The driving factor behind this is the issue of distributed consistency.  At a high level, “distributed consistency” is concerned with ensuring that a group of communicating computers, with some temporal separation, agree on the outcome of operations even when things go wrong.  Perhaps the most famous example of distributed consistency is Paxos.  These days we refer to these as consensus protocols.  I generally describe there being several such: two-phase commit is certainly one of the older ones.  Quorum protocols are another (e.g., weighted voting, which I described previously).  Viewstamped Replication is another.  These days, the popular consensus protocols are
Raft and Blockchain.

Figure 8 (From Paper)

The paper starts by pointing out that monotonic consisency provides a valuable mechanism for reasoning about distributed consistency.  Prior work by the authors establishes that all monotonic programs are “invariant to message reordering and retry”, a property they call confluent. This matters for distributed systems because such a system only moves forward (the operations are durable.)

They point out some weaknesses in the prior definition and motivate improving it by explaining one such obvious case that does not fit within the model (a voting quorum in a distributed protocol.)

Hence, they introduce the lattice.  They do this within the context of their language (BloomL), which works on top of Ruby.  I will not dwell on the details.

The authors define a bounded semijoined lattice.  My reading of what they are saying is that in such a set, there is a unique element that happened first.  They define this formally as a set S, with an operator (“bottom” that I don’t seem to have in my font set) that defines a partial ordering.  There is a unique element ⊥ that represents the least element.

From this definition, they construct their model; the paper drops the “bounded semijoined” part of the definition and simply discusses lattices from that point forward, but it is this partial ordering property that imparts the key characteristics to their subsequent operations.

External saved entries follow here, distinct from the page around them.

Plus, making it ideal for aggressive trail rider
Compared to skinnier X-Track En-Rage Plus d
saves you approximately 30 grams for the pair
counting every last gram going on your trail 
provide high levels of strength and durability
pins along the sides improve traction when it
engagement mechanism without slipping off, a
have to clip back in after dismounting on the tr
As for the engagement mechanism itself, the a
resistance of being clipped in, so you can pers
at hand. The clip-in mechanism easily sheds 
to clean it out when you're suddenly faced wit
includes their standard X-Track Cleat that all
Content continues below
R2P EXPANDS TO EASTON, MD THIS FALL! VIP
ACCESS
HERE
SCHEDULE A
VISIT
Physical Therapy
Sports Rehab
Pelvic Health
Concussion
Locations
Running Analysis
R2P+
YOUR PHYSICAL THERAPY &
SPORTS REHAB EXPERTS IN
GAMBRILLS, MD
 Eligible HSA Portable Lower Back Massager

Why is this important?  Because it demonstrates that these lattices – which are going to turn out to be equivalent to key operations in distributed systems – have consistency guarantees that are desirable.

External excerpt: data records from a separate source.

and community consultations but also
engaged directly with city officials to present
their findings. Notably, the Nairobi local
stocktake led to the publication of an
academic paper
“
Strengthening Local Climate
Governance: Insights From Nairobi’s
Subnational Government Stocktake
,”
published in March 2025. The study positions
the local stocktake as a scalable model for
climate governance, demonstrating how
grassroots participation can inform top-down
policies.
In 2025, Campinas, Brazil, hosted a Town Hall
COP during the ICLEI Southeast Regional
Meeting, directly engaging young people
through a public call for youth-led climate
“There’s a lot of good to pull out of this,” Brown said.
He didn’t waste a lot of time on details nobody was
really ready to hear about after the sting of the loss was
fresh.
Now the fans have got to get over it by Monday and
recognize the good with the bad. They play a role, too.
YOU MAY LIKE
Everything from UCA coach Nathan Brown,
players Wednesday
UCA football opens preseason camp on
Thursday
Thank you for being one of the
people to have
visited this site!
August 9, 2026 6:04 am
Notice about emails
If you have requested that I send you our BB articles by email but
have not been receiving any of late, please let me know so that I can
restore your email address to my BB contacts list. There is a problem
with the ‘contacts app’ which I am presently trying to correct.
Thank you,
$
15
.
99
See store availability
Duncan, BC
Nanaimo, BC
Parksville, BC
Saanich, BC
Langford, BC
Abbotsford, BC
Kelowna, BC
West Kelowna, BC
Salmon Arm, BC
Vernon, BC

The authors then turn their attention to utilizing lattices for key-value stores.  They describe data structure versioning and vector clocks.  Vector clocks have a property they desire for lattices: they are partially ordered.  They combine this with a quorum voting protocol, to provide the distributed consensus for their system.

Figure 9 (from paper)
Figure 9 (from paper)

Figure 8 (from the paper) shows the general structure of their key-value store implementation, which is implemented in BloomL and Ruby.  Their sample usage for this is a shopping cart, which they graphically describe in Figure 9 (from the paper).

As one would expect in a distributed system, the key benefit here is that there is no centralized authority deciding on the order of things.  They point out that prior work argues shopping carts are non-monotonic and thus cannot be solved in a distributed systems setting.  The authors point out that using the lattice structure, they achieve a monotonic ordering, which permits them to implement it without a centralized decision maker; in fact the decision maker in this case is really the client itself, as it has all the information from all the servers sufficient to complete the operation.

While a shopping cart might not be the killer application for a distributed systems technology, this paper does describe a powerful tool for providing distributed consensus in a system that can be implemented in a modest amount of code; compared to Paxos, Raft, or Viewstamped Replication, that is a significant contribution.

It does not appear to have byzantine protection, however, so if you live in a hostile environment it might not be the right protocol.  Similarly, if you need stronger consistency guarantees, this might not be the best model either.  But for many applications slightly relaxed consistency guarantees are often more than adequate.

We will see how this can be applied in the future.